“En el principio, era el Caos”, cuenta el poeta Hesíodo. Era el espacio abierto, la pura extensión ilimitada, el abismo.
Súbitamente, del Caos surgió la primera realidad sólida: Gaia o Gea, la Tierra (Tellus). Fue ella quien dio un sentido y un orden al Caos, al limitarlo, e instaló en él el suelo, escenario de la vida.
Después vino la Noche, la tiniebla profunda. Y debajo de la Tierra se constituyó el Erebo o Érebos (el crepúsculo), morada de las sombras.

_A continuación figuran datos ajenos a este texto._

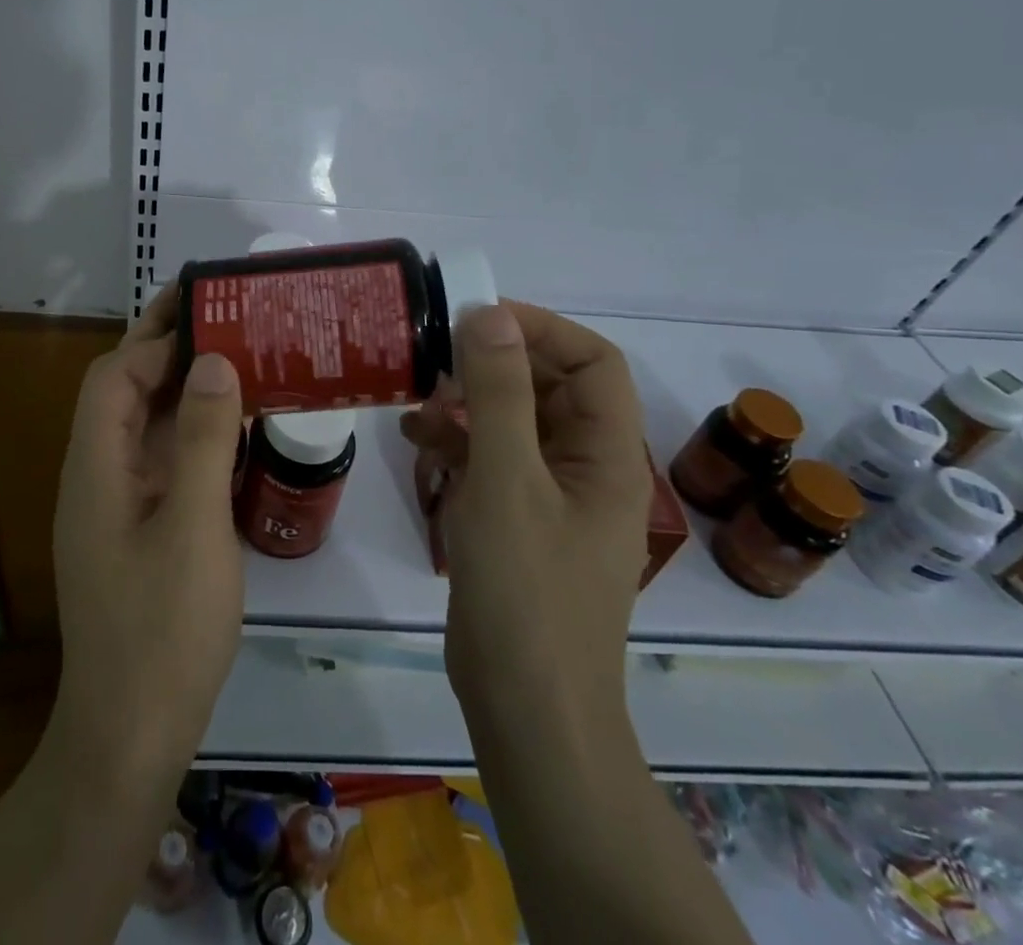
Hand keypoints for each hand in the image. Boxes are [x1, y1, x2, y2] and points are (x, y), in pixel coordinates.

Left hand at [47, 285, 244, 797]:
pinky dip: (190, 431)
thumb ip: (202, 441)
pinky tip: (230, 428)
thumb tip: (213, 362)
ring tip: (235, 357)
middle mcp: (97, 475)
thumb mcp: (194, 529)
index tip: (206, 315)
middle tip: (222, 317)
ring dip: (180, 388)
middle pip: (123, 393)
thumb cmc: (163, 631)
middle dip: (165, 351)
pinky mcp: (136, 528)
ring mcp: (116, 504)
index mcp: (96, 467)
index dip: (156, 342)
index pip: (114, 378)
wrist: (131, 736)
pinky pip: (159, 459)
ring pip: (142, 425)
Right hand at [402, 301, 648, 725]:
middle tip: (435, 352)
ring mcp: (552, 497)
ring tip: (416, 394)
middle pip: (551, 388)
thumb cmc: (525, 590)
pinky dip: (457, 441)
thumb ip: (498, 393)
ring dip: (469, 401)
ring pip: (516, 422)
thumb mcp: (506, 479)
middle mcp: (587, 468)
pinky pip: (493, 460)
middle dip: (494, 363)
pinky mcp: (519, 521)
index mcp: (608, 454)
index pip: (593, 362)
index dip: (541, 329)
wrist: (525, 709)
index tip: (477, 319)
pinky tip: (415, 437)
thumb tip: (489, 313)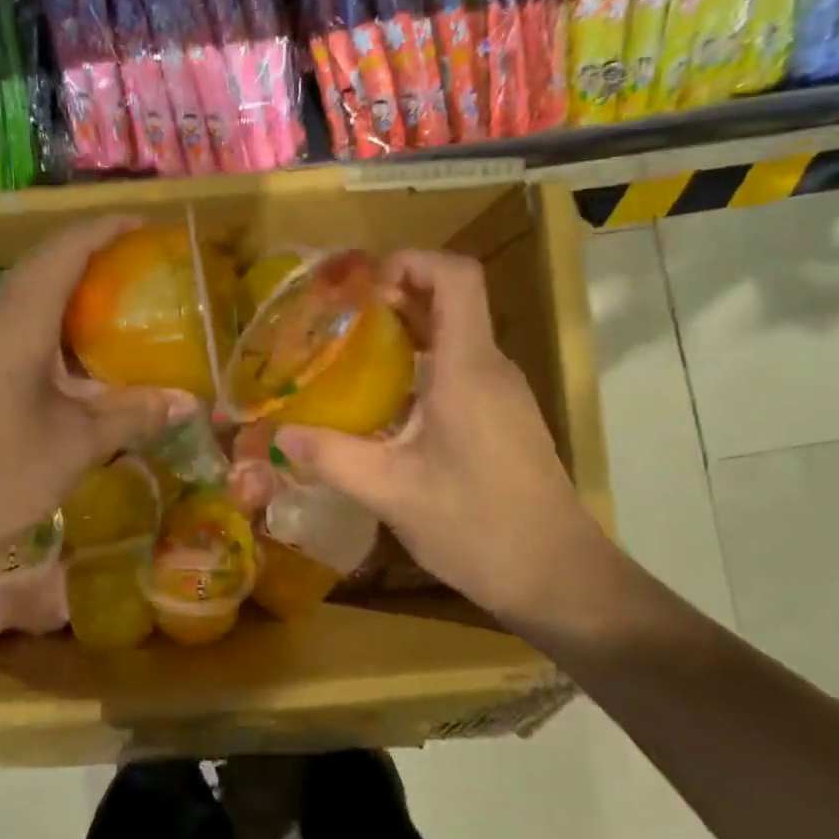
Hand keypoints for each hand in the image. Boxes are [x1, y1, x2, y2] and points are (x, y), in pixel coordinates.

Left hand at [0, 216, 190, 601]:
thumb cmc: (0, 475)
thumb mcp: (77, 444)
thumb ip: (134, 413)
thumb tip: (190, 400)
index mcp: (16, 324)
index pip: (62, 252)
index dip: (104, 230)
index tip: (145, 224)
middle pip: (43, 265)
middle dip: (92, 252)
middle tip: (142, 261)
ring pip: (28, 293)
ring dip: (72, 285)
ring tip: (121, 295)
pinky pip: (18, 322)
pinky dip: (56, 319)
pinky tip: (84, 349)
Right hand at [274, 251, 606, 633]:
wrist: (559, 578)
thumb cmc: (479, 526)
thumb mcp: (392, 493)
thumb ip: (333, 457)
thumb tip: (279, 435)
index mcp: (469, 369)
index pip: (456, 276)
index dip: (411, 260)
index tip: (362, 283)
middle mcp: (490, 369)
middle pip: (449, 302)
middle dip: (392, 297)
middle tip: (336, 318)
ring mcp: (500, 395)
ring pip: (452, 339)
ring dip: (403, 335)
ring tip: (346, 355)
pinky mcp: (500, 419)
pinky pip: (458, 372)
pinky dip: (418, 369)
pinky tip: (380, 405)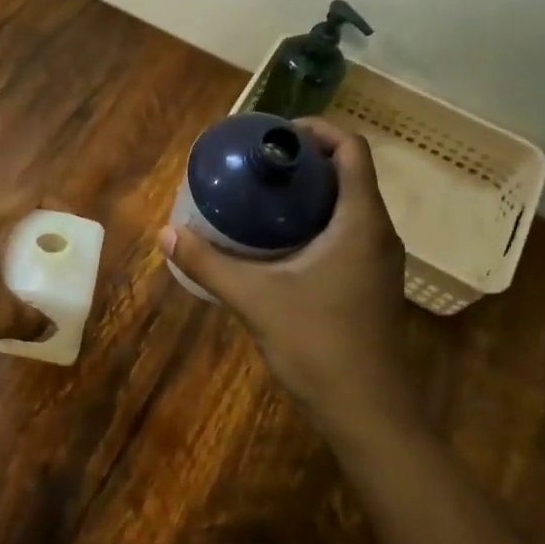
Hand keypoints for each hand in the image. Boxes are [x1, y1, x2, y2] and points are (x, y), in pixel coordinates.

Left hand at [0, 195, 56, 367]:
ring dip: (15, 248)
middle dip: (37, 228)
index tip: (72, 224)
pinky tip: (5, 290)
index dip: (54, 204)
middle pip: (10, 213)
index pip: (27, 196)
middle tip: (57, 250)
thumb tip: (52, 326)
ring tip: (36, 272)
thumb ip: (32, 319)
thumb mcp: (0, 317)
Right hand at [160, 118, 410, 420]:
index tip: (274, 135)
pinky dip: (318, 220)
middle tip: (259, 163)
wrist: (369, 413)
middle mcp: (378, 232)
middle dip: (307, 159)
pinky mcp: (372, 282)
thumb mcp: (255, 299)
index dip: (317, 130)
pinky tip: (279, 241)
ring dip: (312, 191)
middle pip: (350, 172)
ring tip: (263, 194)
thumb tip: (166, 234)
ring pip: (349, 204)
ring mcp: (379, 260)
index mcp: (361, 221)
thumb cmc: (319, 345)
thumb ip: (209, 264)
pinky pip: (348, 231)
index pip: (352, 149)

Quedaba todavía, sobre Gaia, un espacio vacío. Para llenarlo, ella “creó un ser igual a sí misma, capaz de cubrirla por entero”. Por sí misma creó a Urano, el Cielo estrellado.
En soledad originó también a las Montañas y a Ponto, el Mar inquieto y profundo.
Como la Tierra -es decir, sin unirse a fuerza alguna-, la Noche engendró el Éter -luz que iluminaría a los dioses en las más altas regiones de la atmósfera- y el Día, claridad de los mortales que, en el espacio, se alterna con su madre para no cansarla.
Por ese entonces rondaba en el Caos el poderoso Eros, el Amor Universal. A partir de entonces ninguna fuerza podría engendrar nada sola.
Movida por Eros, Gaia se unió a Urano, su primogénito, engendrando con él muchos y muchos hijos. Una raza violenta pobló la Tierra y la animó con nuevas formas de vida.
(El escenario del mundo está listo. Los personajes se preparan para vivir su drama).